International Journal of Computer Applications |
Foundation of Computer Science (FCS), NY, USA |
Volume 127 - Number 6 |
Year of Publication: 2015 |
Authors: Arfa Skandar, Mariam Rehman, Maria Anjum |
10.5120/ijca2015906401 |
Arfa Skandar, Mariam Rehman, Maria Anjum . An Efficient Duplication Record Detection Algorithm for Data Cleansing. International Journal of Computer Applications. 127, 6 ( October 2015), 28-37. DOI=10.5120/ijca2015906401
The purpose of this research was to review, analyze and compare algorithms lying under the empirical technique in order to suggest the most effective algorithm in terms of efficiency and accuracy. The research process was initiated by collecting the relevant research papers with the query of “duplication record detection” from IEEE database. After that, papers were categorized on the basis of different techniques proposed in the literature. In this research, the focus was made on empirical technique. The papers lying under this technique were further analyzed in order to come up with the algorithms. Finally, the comparison was performed in order to come up with the best algorithm i.e. DCS++. The selected algorithm was critically analyzed in order to improve its working.

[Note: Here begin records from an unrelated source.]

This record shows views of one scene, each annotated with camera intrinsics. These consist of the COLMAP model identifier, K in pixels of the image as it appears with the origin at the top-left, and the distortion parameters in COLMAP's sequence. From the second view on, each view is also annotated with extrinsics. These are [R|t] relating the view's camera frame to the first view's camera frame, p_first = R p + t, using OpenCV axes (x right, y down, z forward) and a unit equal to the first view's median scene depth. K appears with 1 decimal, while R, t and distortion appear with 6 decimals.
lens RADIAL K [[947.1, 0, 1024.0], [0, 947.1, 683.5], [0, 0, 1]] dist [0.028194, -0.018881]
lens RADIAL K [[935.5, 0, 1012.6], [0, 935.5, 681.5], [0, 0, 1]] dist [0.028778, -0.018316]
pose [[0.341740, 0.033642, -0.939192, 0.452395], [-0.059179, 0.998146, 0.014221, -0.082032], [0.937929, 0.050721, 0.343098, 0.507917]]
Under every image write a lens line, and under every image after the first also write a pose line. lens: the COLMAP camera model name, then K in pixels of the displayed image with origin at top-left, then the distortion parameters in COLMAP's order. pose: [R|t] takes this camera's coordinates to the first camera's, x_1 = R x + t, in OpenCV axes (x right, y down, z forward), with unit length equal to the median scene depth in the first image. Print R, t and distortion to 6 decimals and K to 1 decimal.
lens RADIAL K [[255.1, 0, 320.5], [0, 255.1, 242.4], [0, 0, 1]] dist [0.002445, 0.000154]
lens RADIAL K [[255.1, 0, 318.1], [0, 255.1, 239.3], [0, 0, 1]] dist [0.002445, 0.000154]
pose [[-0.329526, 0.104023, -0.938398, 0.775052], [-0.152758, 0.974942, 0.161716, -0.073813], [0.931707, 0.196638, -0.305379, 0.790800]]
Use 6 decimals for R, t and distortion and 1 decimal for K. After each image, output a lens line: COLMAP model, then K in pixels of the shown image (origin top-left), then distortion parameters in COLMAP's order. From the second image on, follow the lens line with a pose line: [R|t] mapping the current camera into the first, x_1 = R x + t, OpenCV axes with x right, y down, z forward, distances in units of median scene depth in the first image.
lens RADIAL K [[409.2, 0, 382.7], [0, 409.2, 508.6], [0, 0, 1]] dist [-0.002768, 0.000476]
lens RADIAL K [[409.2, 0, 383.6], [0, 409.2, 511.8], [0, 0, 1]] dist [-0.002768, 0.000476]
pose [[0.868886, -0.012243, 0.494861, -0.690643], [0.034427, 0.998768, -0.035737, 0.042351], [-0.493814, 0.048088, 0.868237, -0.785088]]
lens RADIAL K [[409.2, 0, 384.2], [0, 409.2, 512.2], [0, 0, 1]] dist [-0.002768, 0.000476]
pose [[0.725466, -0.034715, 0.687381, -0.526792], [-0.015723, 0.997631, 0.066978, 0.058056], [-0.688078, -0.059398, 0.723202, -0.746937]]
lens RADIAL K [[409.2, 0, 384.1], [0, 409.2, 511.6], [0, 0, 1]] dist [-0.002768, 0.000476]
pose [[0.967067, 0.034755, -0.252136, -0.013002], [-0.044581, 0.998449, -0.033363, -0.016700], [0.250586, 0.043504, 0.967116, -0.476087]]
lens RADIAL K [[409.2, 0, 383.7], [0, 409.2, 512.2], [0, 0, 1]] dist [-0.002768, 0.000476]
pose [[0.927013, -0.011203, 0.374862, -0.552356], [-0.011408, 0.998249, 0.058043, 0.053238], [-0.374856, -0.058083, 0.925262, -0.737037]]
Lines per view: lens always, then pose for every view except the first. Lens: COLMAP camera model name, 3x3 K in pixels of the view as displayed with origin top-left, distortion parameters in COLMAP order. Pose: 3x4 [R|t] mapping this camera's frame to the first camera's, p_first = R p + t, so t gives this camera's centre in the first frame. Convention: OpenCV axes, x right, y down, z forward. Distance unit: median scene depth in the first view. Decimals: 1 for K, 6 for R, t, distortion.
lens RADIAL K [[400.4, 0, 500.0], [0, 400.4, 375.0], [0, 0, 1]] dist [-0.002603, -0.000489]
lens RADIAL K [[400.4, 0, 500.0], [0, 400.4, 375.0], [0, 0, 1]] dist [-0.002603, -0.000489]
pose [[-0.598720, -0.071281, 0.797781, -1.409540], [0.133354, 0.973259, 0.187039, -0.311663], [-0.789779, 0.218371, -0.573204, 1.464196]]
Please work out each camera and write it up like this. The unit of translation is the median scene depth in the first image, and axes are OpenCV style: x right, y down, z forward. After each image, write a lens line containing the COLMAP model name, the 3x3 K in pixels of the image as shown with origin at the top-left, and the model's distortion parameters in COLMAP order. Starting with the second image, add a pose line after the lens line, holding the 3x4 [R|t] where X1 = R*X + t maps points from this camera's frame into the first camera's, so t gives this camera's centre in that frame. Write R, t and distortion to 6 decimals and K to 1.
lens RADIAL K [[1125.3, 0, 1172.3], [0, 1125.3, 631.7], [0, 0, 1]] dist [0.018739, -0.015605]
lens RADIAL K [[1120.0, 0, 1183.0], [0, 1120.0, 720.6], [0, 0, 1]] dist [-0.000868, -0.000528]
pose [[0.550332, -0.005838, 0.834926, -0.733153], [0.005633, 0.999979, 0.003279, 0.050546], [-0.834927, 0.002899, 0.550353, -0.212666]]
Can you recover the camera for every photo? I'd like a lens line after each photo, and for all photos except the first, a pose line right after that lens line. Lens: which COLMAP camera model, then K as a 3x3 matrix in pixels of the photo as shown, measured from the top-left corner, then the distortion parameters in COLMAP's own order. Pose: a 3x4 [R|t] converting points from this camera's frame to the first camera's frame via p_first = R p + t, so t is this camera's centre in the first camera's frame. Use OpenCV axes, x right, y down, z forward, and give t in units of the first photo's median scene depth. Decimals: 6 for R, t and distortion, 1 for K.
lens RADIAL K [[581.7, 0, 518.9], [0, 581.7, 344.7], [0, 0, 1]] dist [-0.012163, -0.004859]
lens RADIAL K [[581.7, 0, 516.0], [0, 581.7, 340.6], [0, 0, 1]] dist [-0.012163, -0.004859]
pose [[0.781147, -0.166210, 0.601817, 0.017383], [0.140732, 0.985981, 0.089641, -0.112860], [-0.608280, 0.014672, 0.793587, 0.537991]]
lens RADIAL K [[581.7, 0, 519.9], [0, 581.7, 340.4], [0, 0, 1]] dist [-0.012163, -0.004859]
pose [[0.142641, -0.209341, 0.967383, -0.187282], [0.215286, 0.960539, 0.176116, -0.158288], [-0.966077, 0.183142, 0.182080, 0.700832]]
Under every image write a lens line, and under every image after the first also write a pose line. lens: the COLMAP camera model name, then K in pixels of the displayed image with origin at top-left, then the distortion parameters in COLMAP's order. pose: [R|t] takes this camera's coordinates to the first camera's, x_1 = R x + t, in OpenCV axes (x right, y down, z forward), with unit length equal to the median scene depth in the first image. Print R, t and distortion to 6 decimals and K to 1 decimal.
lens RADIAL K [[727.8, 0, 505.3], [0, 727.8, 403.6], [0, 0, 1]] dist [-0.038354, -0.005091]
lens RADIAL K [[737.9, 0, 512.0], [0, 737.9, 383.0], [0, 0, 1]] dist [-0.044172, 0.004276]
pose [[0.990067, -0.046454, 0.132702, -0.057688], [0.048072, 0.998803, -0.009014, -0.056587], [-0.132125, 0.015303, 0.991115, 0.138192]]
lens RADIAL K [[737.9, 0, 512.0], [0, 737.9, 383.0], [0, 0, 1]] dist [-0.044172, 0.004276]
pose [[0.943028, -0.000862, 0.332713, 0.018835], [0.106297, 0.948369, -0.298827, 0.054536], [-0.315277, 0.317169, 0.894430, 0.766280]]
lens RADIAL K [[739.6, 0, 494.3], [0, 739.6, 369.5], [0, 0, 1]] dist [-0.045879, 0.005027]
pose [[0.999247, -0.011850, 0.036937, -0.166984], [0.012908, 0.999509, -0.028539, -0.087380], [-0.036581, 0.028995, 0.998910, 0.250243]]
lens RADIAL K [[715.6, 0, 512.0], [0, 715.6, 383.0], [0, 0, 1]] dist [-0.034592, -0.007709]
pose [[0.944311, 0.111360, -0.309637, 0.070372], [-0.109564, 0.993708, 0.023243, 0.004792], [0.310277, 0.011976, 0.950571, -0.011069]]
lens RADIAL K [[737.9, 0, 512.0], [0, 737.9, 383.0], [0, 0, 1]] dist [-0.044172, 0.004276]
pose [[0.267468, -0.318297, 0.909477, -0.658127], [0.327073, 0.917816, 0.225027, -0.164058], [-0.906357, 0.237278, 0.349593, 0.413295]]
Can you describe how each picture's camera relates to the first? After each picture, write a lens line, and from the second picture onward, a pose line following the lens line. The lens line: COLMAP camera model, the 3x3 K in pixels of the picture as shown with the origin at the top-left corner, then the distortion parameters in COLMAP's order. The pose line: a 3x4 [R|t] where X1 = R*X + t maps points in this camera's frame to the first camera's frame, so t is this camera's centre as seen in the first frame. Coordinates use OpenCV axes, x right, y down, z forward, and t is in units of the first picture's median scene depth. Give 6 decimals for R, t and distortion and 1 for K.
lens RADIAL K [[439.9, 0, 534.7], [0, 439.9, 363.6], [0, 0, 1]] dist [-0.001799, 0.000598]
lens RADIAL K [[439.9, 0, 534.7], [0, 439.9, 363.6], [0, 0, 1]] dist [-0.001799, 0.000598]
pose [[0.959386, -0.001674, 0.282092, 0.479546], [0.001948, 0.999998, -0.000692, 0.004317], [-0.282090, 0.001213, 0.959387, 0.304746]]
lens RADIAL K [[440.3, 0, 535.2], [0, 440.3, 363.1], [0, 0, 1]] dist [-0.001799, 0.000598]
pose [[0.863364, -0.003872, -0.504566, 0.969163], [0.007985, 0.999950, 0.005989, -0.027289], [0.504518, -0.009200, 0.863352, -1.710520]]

On the basis of limitations of selected algorithm, variation in algorithm was proposed and validated by developed prototype. After implementation of existing DCS++ and its proposed variation, it was found that the proposed variation in DCS++ producing better results in term of efficiency and accuracy. The algorithms lying under the empirical technique of duplicate records deduction were focused. The research material was gathered from the single digital library i.e. IEEE. A restaurant dataset was selected and the results were evaluated on the specified dataset which can be considered as a limitation of the research. The existing algorithm i.e. DCS++ and proposed variation in DCS++ were implemented in C#. As a result, it was concluded that proposed algorithm is performing outstanding than the existing algorithm.